Certes, il est permis aux voyageurs de l’Orénoque de compter sur le gibier si abondant de ses rives, sur le poisson dont ses eaux fourmillent. D’une part, M. Miguel était un adroit chasseur ; de l’autre, le sergent Martial maniait adroitement sa carabine. Même entre les mains de Jean de Kermor, son léger fusil ne resterait ni inactif ni inutile. Mais on ne vit pas uniquement de la chasse et de la pêche. Il convient d’embarquer du thé, du sucre, de la viande séchée, des conserves de légumes, de la farine de cassave, tirée du manioc, qui remplace la farine de maïs ou de froment, puis les tonnelets de tafia et d’aguardiente. Quant au combustible, les forêts riveraines ne laisseraient pas chômer les fourneaux des pirogues. Enfin, contre le froid, ou plutôt contre l’humidité, il était facile de se procurer ces couvertures de laine qui sont de vente courante dans toutes les bourgades vénézuéliennes.

Néanmoins, plusieurs jours durent être consacrés à des diverses acquisitions. D’ailleurs, il n’y eut pas lieu de regretter ce retard. Pendant quarante-huit heures, le temps fut particulièrement mauvais. Caïcara reçut un de ces coups de vent d’une excessive violence auxquels les Indiens donnent le nom de chubasco. Il soufflait du sud-ouest, accompagné de pluies torrentielles qui provoquèrent une sensible crue du fleuve.

Le sergent Martial et son neveu eurent là un avant-goût des difficultés que présente la navigation de l’Orénoque. Les falcas n’auraient pu ni remonter le courant accru par le grossissement des eaux, ni résister au vent qui les eût prises debout. Nul doute qu’elles n’eussent été obligées de revenir à Caïcara, et peut-être avec des avaries graves.

MM. Miguel, Felipe et Varinas acceptèrent en philosophes ce contretemps. Ils n’étaient pas autrement pressés. Peu importait que leur voyage se prolongeât de quelques semaines. Au contraire, le sergent Martial enrageait, bougonnait, pestait contre la crue, sacrait en français et en espagnol contre la bourrasque, et il fallait que Jean intervînt pour le calmer.

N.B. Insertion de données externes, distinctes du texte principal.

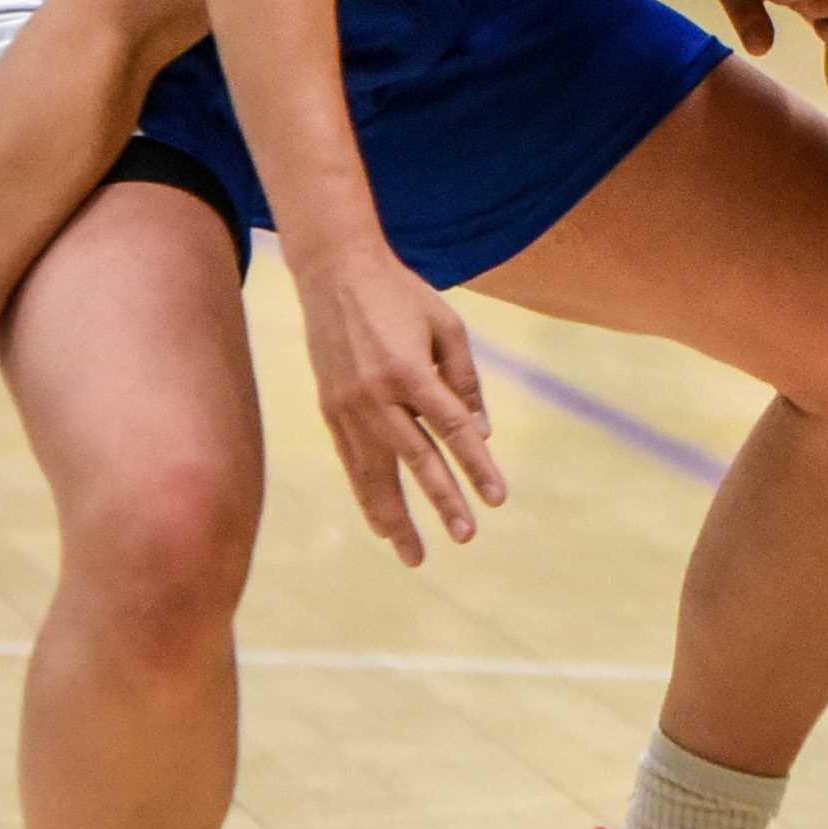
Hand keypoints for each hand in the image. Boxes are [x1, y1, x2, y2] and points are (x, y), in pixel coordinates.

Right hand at [292, 236, 505, 565]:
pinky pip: (351, 464)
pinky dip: (366, 496)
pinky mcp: (330, 411)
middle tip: (466, 536)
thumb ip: (465, 381)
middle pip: (416, 460)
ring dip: (396, 518)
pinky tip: (380, 524)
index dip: (477, 465)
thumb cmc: (400, 295)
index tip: (497, 498)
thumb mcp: (447, 327)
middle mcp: (376, 396)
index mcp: (409, 371)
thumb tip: (481, 433)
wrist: (336, 273)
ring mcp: (347, 407)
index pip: (452, 430)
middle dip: (443, 501)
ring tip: (414, 554)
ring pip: (374, 474)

« Il ne suffit pas d’avoir du courage, mon bon Martial, lui répétait-il, il faut faire provision de patience, car nous en aurons à dépenser…

— J’en aurai, Jean, mais ce maudit Orénoque, pourquoi ne se montre-t-il pas plus aimable au début ?

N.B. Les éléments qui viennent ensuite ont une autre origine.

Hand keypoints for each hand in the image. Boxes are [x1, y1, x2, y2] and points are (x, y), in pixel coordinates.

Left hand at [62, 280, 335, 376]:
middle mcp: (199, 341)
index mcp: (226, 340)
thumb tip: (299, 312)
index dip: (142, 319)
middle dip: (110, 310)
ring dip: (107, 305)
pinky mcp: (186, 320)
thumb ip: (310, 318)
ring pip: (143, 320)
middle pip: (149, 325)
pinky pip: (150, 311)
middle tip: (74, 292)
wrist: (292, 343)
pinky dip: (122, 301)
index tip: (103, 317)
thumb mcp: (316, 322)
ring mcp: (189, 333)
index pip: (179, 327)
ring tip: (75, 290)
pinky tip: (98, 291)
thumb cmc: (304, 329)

— Réfléchis donc, mon oncle !… N’est-il pas préférable qu’il nous garde ses amabilités pour la fin ?… Qui sait si nous ne serons pas contraints d’aller jusqu’à sa source ?…

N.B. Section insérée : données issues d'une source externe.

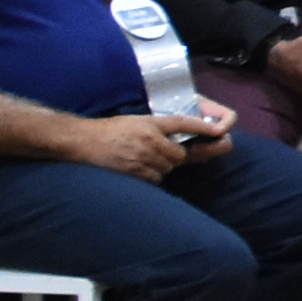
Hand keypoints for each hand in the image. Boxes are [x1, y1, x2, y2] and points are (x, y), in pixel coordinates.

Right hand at [67, 113, 197, 181]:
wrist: (82, 141)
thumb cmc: (109, 130)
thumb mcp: (135, 121)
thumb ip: (156, 129)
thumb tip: (176, 139)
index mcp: (150, 124)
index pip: (183, 123)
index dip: (202, 128)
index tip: (219, 131)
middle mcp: (149, 140)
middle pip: (179, 155)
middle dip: (175, 157)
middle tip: (160, 154)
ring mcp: (142, 157)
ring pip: (167, 168)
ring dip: (161, 167)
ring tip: (142, 160)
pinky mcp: (134, 172)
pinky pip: (155, 179)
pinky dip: (151, 176)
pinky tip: (136, 169)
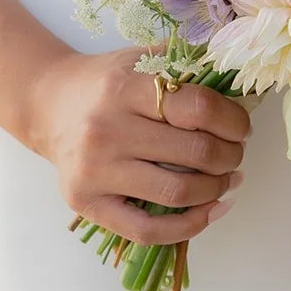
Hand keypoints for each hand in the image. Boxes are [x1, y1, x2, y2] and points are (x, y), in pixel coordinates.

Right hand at [28, 48, 249, 244]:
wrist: (49, 104)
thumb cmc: (106, 83)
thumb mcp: (143, 59)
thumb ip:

— Oui… qui sait, murmura le sergent Martial, et qui sait ce qui nous attend là-bas !… »

Dans la journée du 20, la violence du chubasco diminua notablement, avec le changement du vent qui tournait au nord. S’il tenait de ce côté, les pirogues sauraient en tirer profit. En même temps, les eaux baissèrent, et le fleuve rentra dans son lit normal. Les patrons Martos et Valdez déclarèrent que l’on pourrait partir le jour suivant, à mi-matinée.

Et, en effet, le départ s’effectua dans de très favorables conditions. Vers dix heures, les habitants de la bourgade s’étaient portés sur la rive. Le pavillon du Venezuela flottait à l’extrémité du mât de chaque pirogue. Sur l’avant de la Maripare se tenaient MM. Miguel, Felipe et Varinas, qui répondaient en saluant aux acclamations des indigènes.

Puis, M. Miguel se retournant vers la Gallinetta :

« Bon voyage, monsieur le sergent ! cria-t-il d’un ton de joyeuse humeur.

— Bon voyage, monsieur, répondit le vieux soldat, car s’il est bon pour vous…

— Il le sera pour tout le monde, ajouta M. Miguel, puisque nous le faisons ensemble ! »

Les palancas s’appuyèrent contre la berge, les voiles furent hissées à bloc, et les deux embarcations, enlevées par une jolie brise, prirent le milieu du fleuve, au bruit des derniers vivats.